Ethnic Differences in the Manifestation of the Extrinsic Skin Aging Process

While the intrinsic skin aging process is rather a general process occurring similarly in all different populations, the extrinsic skin aging process manifests differently between populations regarding the time of development and also regarding prominent skin aging signs. Caucasians have an earlier onset and greater skin wrinkling than other populations and in general increased pigmentary problems are seen in Asians and in African-Americans.,, One main influencing factor for the ethnic-specific skin aging manifestation is the genetically determined skin type as there is an ethnic variation in melanin content and composition. Darker skin types are better protected regarding sun exposure due to the higher melanin content in their skin. The influence of the skin type can also be observed within one population. In Caucasians, for example, two extrinsic skin aging manifestation forms are divided regarding their skin type. In fair-skinned persons the skin appears severely atrophic with multiple teleangiectasis and a variety of premalignant lesions such as actinic keratosis, whereas in dark-skinned persons deep furrows and severe solar elastosis occur. Other underlying reasons for the ethnic-specific manifestation of skin aging might lay in further genetic variations beyond the skin type and/or in different exposure habits to environmental factors, which influence skin aging. Recently, an epidemiological study comparing the skin aging manifestation in Caucasian women from Düsseldorf in Germany with Japanese women from Nagoya in Japan discovered further underlying reasons for the ethnic-specific manifestation in these two populations. The first reason, which could explain a huge part why Japanese women expressed much less facial wrinkling than German women, was the higher antioxidant level in fasting blood of the Japanese women in comparison to the German women.

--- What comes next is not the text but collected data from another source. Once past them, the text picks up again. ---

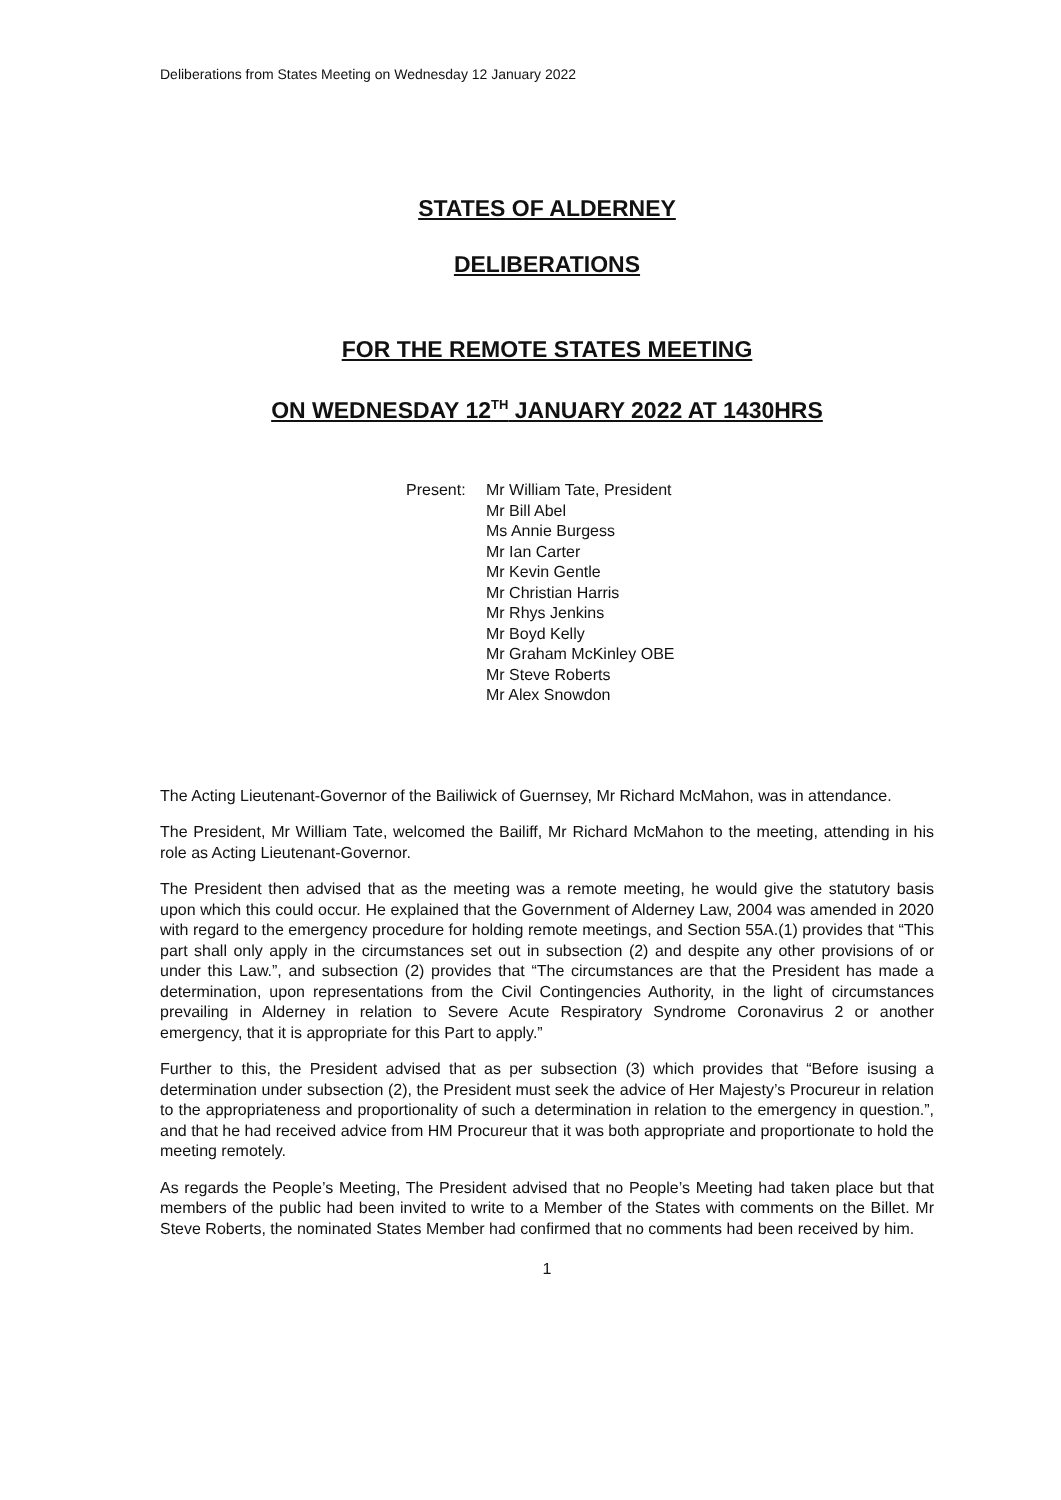Deliberations from States Meeting on Wednesday 12 January 2022
STATES OF ALDERNEY
DELIBERATIONS
FOR THE REMOTE STATES MEETING
ON WEDNESDAY 12<sup>TH</sup> JANUARY 2022 AT 1430HRS
Present: Mr William Tate, President
Mr Bill Abel
Ms Annie Burgess
Mr Ian Carter
Mr Kevin Gentle
Mr Christian Harris
Mr Rhys Jenkins
Mr Boyd Kelly
Mr Graham McKinley OBE
Mr Steve Roberts
Mr Alex Snowdon
The Acting Lieutenant-Governor of the Bailiwick of Guernsey, Mr Richard McMahon, was in attendance.
The President, Mr William Tate, welcomed the Bailiff, Mr Richard McMahon to the meeting, attending in his role as Acting Lieutenant-Governor.
The President then advised that as the meeting was a remote meeting, he would give the statutory basis upon which this could occur. He explained that the Government of Alderney Law, 2004 was amended in 2020 with regard to the emergency procedure for holding remote meetings, and Section 55A.(1) provides that “This part shall only apply in the circumstances set out in subsection (2) and despite any other provisions of or under this Law.”, and subsection (2) provides that “The circumstances are that the President has made a determination, upon representations from the Civil Contingencies Authority, in the light of circumstances prevailing in Alderney in relation to Severe Acute Respiratory Syndrome Coronavirus 2 or another emergency, that it is appropriate for this Part to apply.”
Further to this, the President advised that as per subsection (3) which provides that “Before isusing a determination under subsection (2), the President must seek the advice of Her Majesty’s Procureur in relation to the appropriateness and proportionality of such a determination in relation to the emergency in question.”, and that he had received advice from HM Procureur that it was both appropriate and proportionate to hold the meeting remotely.
As regards the People’s Meeting, The President advised that no People’s Meeting had taken place but that members of the public had been invited to write to a Member of the States with comments on the Billet. Mr Steve Roberts, the nominated States Member had confirmed that no comments had been received by him.
1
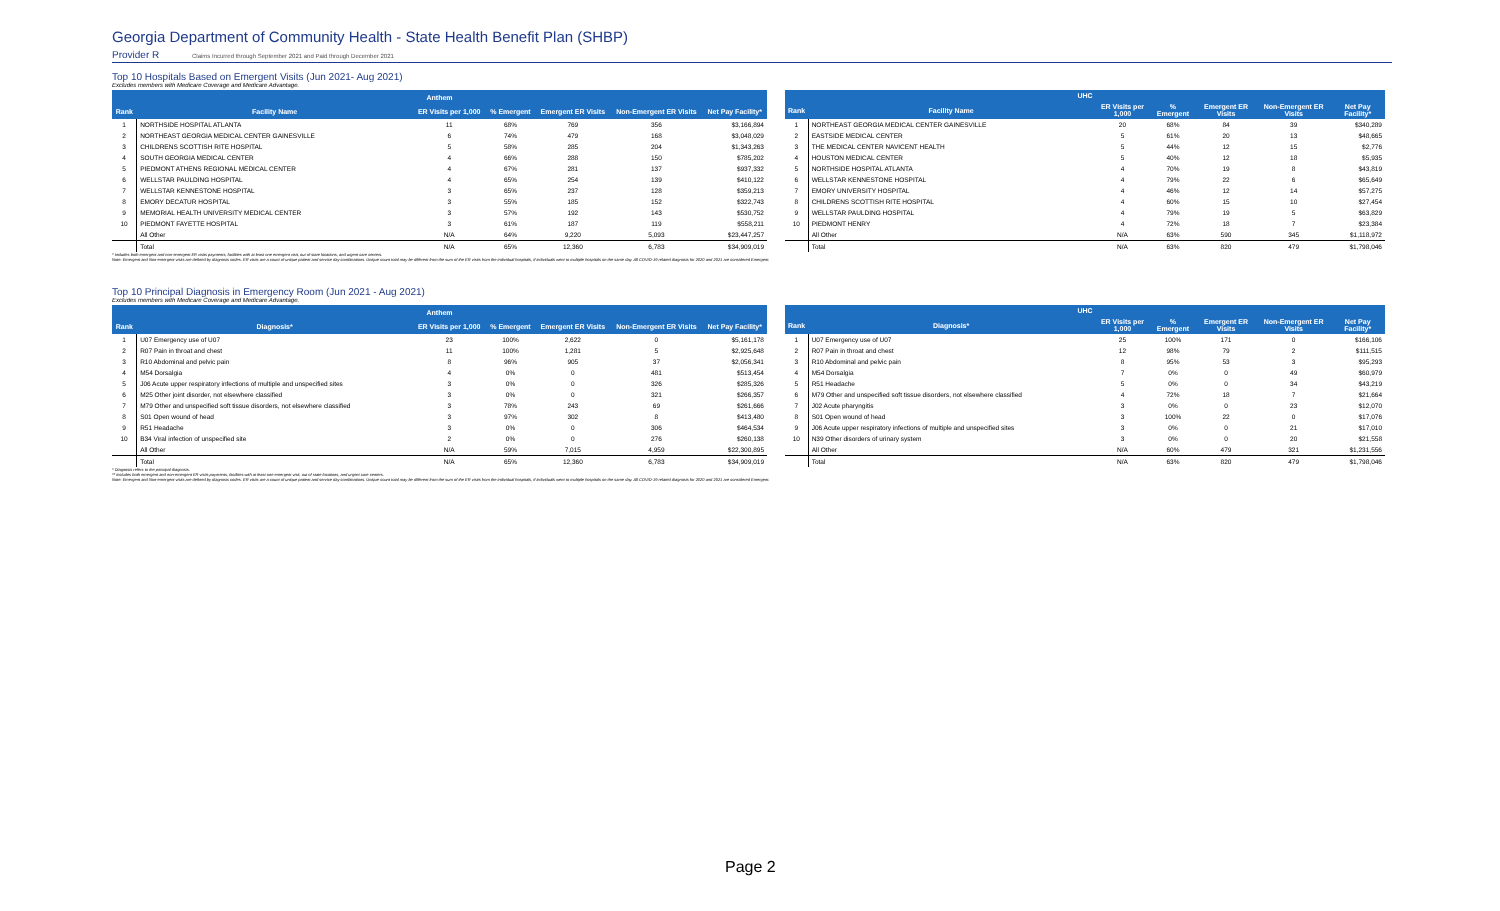Georgia Department of Community Health - State Health Benefit Plan (SHBP)
Provider R Claims Incurred through September 2021 and Paid through December 2021
Top 10 Hospitals Based on Emergent Visits (Jun 2021- Aug 2021)
Excludes members with Medicare Coverage and Medicare Advantage.
| Anthem | | | | | | |
| --- | --- | --- | --- | --- | --- | --- |
| Rank | Facility Name | ER Visits per 1,000 | % Emergent | Emergent ER Visits | Non-Emergent ER Visits | Net Pay Facility* |
| 1 | NORTHSIDE HOSPITAL ATLANTA | 11 | 68% | 769 | 356 | $3,166,894 |
| 2 | NORTHEAST GEORGIA MEDICAL CENTER GAINESVILLE | 6 | 74% | 479 | 168 | $3,048,029 |
| 3 | CHILDRENS SCOTTISH RITE HOSPITAL | 5 | 58% | 285 | 204 | $1,343,263 |
| 4 | SOUTH GEORGIA MEDICAL CENTER | 4 | 66% | 288 | 150 | $785,202 |
| 5 | PIEDMONT ATHENS REGIONAL MEDICAL CENTER | 4 | 67% | 281 | 137 | $937,332 |
| 6 | WELLSTAR PAULDING HOSPITAL | 4 | 65% | 254 | 139 | $410,122 |
| 7 | WELLSTAR KENNESTONE HOSPITAL | 3 | 65% | 237 | 128 | $359,213 |
| 8 | EMORY DECATUR HOSPITAL | 3 | 55% | 185 | 152 | $322,743 |
| 9 | MEMORIAL HEALTH UNIVERSITY MEDICAL CENTER | 3 | 57% | 192 | 143 | $530,752 |
| 10 | PIEDMONT FAYETTE HOSPITAL | 3 | 61% | 187 | 119 | $558,211 |
| | All Other | N/A | 64% | 9,220 | 5,093 | $23,447,257 |
| | Total | N/A | 65% | 12,360 | 6,783 | $34,909,019 |
| UHC | | | | | | |
| --- | --- | --- | --- | --- | --- | --- |
| Rank | Facility Name | ER Visits per 1,000 | % Emergent | Emergent ER Visits | Non-Emergent ER Visits | Net Pay Facility* |
| 1 | NORTHEAST GEORGIA MEDICAL CENTER GAINESVILLE | 20 | 68% | 84 | 39 | $340,289 |
| 2 | EASTSIDE MEDICAL CENTER | 5 | 61% | 20 | 13 | $48,665 |
| 3 | THE MEDICAL CENTER NAVICENT HEALTH | 5 | 44% | 12 | 15 | $2,776 |
| 4 | HOUSTON MEDICAL CENTER | 5 | 40% | 12 | 18 | $5,935 |
| 5 | NORTHSIDE HOSPITAL ATLANTA | 4 | 70% | 19 | 8 | $43,819 |
| 6 | WELLSTAR KENNESTONE HOSPITAL | 4 | 79% | 22 | 6 | $65,649 |
| 7 | EMORY UNIVERSITY HOSPITAL | 4 | 46% | 12 | 14 | $57,275 |
| 8 | CHILDRENS SCOTTISH RITE HOSPITAL | 4 | 60% | 15 | 10 | $27,454 |
| 9 | WELLSTAR PAULDING HOSPITAL | 4 | 79% | 19 | 5 | $63,829 |
| 10 | PIEDMONT HENRY | 4 | 72% | 18 | 7 | $23,384 |
| | All Other | N/A | 63% | 590 | 345 | $1,118,972 |
| | Total | N/A | 63% | 820 | 479 | $1,798,046 |
* Includes both emergent and non-emergent ER visits payments, facilities with at least one emergent visit, out of state locations, and urgent care centers.
Note: Emergent and Non-emergent visits are defined by diagnosis codes. ER visits are a count of unique patient and service day combinations. Unique count total may be different from the sum of the ER visits from the individual hospitals, if individuals went to multiple hospitals on the same day. All COVID-19 related diagnosis for 2020 and 2021 are considered Emergent.
Top 10 Principal Diagnosis in Emergency Room (Jun 2021 - Aug 2021)
Excludes members with Medicare Coverage and Medicare Advantage.
| Anthem | | | | | | |
| --- | --- | --- | --- | --- | --- | --- |
| Rank | Diagnosis* | ER Visits per 1,000 | % Emergent | Emergent ER Visits | Non-Emergent ER Visits | Net Pay Facility* |
| 1 | U07 Emergency use of U07 | 23 | 100% | 2,622 | 0 | $5,161,178 |
| 2 | R07 Pain in throat and chest | 11 | 100% | 1,281 | 5 | $2,925,648 |
| 3 | R10 Abdominal and pelvic pain | 8 | 96% | 905 | 37 | $2,056,341 |
| 4 | M54 Dorsalgia | 4 | 0% | 0 | 481 | $513,454 |
| 5 | J06 Acute upper respiratory infections of multiple and unspecified sites | 3 | 0% | 0 | 326 | $285,326 |
| 6 | M25 Other joint disorder, not elsewhere classified | 3 | 0% | 0 | 321 | $266,357 |
| 7 | M79 Other and unspecified soft tissue disorders, not elsewhere classified | 3 | 78% | 243 | 69 | $261,666 |
| 8 | S01 Open wound of head | 3 | 97% | 302 | 8 | $413,480 |
| 9 | R51 Headache | 3 | 0% | 0 | 306 | $464,534 |
| 10 | B34 Viral infection of unspecified site | 2 | 0% | 0 | 276 | $260,138 |
| | All Other | N/A | 59% | 7,015 | 4,959 | $22,300,895 |
| | Total | N/A | 65% | 12,360 | 6,783 | $34,909,019 |
| UHC | | | | | | |
| --- | --- | --- | --- | --- | --- | --- |
| Rank | Diagnosis* | ER Visits per 1,000 | % Emergent | Emergent ER Visits | Non-Emergent ER Visits | Net Pay Facility* |
| 1 | U07 Emergency use of U07 | 25 | 100% | 171 | 0 | $166,106 |
| 2 | R07 Pain in throat and chest | 12 | 98% | 79 | 2 | $111,515 |
| 3 | R10 Abdominal and pelvic pain | 8 | 95% | 53 | 3 | $95,293 |
| 4 | M54 Dorsalgia | 7 | 0% | 0 | 49 | $60,979 |
| 5 | R51 Headache | 5 | 0% | 0 | 34 | $43,219 |
| 6 | M79 Other and unspecified soft tissue disorders, not elsewhere classified | 4 | 72% | 18 | 7 | $21,664 |
| 7 | J02 Acute pharyngitis | 3 | 0% | 0 | 23 | $12,070 |
| 8 | S01 Open wound of head | 3 | 100% | 22 | 0 | $17,076 |
| 9 | J06 Acute upper respiratory infections of multiple and unspecified sites | 3 | 0% | 0 | 21 | $17,010 |
| 10 | N39 Other disorders of urinary system | 3 | 0% | 0 | 20 | $21,558 |
| | All Other | N/A | 60% | 479 | 321 | $1,231,556 |
| | Total | N/A | 63% | 820 | 479 | $1,798,046 |
* Diagnosis refers to the principal diagnosis.
** Includes both emergent and non-emergent ER visits payments, facilities with at least one emergent visit, out of state locations, and urgent care centers.
Note: Emergent and Non-emergent visits are defined by diagnosis codes. ER visits are a count of unique patient and service day combinations. Unique count total may be different from the sum of the ER visits from the individual hospitals, if individuals went to multiple hospitals on the same day. All COVID-19 related diagnosis for 2020 and 2021 are considered Emergent.
Page 2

The second reason was a difference in the distribution of a genetic marker in the SLC45A2 gene, which is involved in melanin synthesis. Here, Japanese women had a higher frequency of the allele which was positively associated with the occurrence of pigment spots and thus explained at least a part of the ethnic difference in the occurrence of pigment spots.

Conclusions

The previously described mechanisms by which the different environmental factors can contribute to premature/extrinsic skin aging are summarized in Figure 1. These mechanisms mainly lead to two processes, which disrupts the skin collagen matrix: (1) decreased collagen synthesis and (2) increased collagen degradation, leading to the characteristic appearance of extrinsically aged skin. All these mechanisms are also involved in the intrinsic skin aging process but they are increased by environmental exposure. Some of these environmental exposures are preventable by protecting the skin against sun exposure or by quitting smoking, but there are other environmental exposures like air pollution where up to now no protection is available. Here, new therapies have to be based on the molecular mechanism by which air pollutants induce extrinsic skin aging. Furthermore, it is important to investigate the extrinsic skin aging in different populations as environmental exposure lead to ethnic-specific skin aging manifestation. Through this, one can find the best therapy strategy for each population.